Task prompt: When you reach the line containing "Compliance-Kästchen abzuhaken, sondern" in the data below, begin returning lines exactly as written, and stop once the line containing "Садовая техника" has been returned.

[Extracted page text data]
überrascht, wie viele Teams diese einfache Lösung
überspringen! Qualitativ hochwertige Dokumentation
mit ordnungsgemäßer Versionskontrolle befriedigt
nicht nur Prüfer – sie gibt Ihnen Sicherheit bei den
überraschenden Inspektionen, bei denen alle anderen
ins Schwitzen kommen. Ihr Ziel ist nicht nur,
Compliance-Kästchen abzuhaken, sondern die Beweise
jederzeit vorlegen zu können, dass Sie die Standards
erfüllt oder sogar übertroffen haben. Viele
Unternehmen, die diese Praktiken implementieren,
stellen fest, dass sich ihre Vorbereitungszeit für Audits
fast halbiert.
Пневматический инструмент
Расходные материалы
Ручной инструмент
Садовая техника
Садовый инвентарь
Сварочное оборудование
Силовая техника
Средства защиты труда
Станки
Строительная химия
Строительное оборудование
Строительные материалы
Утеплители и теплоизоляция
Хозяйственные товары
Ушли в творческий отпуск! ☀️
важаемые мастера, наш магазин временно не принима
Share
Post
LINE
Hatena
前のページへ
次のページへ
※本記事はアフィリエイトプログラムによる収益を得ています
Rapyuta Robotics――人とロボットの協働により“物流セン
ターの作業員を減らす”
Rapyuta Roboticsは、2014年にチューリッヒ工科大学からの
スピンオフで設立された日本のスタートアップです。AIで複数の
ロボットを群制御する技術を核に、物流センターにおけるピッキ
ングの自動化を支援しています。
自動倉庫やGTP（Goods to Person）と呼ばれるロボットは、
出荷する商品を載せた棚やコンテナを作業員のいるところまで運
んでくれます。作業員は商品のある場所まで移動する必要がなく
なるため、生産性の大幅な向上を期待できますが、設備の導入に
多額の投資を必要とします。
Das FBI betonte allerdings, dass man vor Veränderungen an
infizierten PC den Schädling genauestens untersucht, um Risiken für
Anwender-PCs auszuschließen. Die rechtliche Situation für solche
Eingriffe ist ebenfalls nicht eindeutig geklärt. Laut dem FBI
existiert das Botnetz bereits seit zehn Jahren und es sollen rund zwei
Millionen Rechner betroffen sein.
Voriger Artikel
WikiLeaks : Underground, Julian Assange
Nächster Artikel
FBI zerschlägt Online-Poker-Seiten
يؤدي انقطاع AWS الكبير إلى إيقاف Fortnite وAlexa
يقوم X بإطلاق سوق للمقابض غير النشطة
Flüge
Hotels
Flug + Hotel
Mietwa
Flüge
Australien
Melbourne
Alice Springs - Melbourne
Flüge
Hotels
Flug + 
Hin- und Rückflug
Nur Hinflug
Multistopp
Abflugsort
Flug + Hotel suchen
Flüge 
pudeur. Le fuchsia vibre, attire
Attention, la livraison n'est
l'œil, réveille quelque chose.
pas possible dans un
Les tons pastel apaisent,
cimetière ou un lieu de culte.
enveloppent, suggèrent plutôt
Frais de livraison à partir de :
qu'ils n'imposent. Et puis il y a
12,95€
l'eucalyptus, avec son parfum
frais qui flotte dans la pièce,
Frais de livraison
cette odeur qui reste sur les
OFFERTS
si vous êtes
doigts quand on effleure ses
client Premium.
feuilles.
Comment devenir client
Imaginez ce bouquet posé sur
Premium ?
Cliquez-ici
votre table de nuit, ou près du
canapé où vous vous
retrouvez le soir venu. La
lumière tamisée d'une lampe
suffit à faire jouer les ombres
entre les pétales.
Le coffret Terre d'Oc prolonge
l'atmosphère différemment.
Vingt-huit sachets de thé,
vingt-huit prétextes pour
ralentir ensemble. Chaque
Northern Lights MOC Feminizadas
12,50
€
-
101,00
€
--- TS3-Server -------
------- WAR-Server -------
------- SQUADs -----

Solution for this task:
Compliance-Kästchen abzuhaken, sondern die Beweise
jederzeit vorlegen zu können, dass Sie die Standards
erfüllt oder sogar übertroffen haben. Viele
Unternehmen, die diese Praktiken implementieren,
stellen fest, dass sich ihre Vorbereitungszeit für Audits
fast halbiert.
Пневматический инструмент
Расходные материалы
Ручной инструмент
Садовая техника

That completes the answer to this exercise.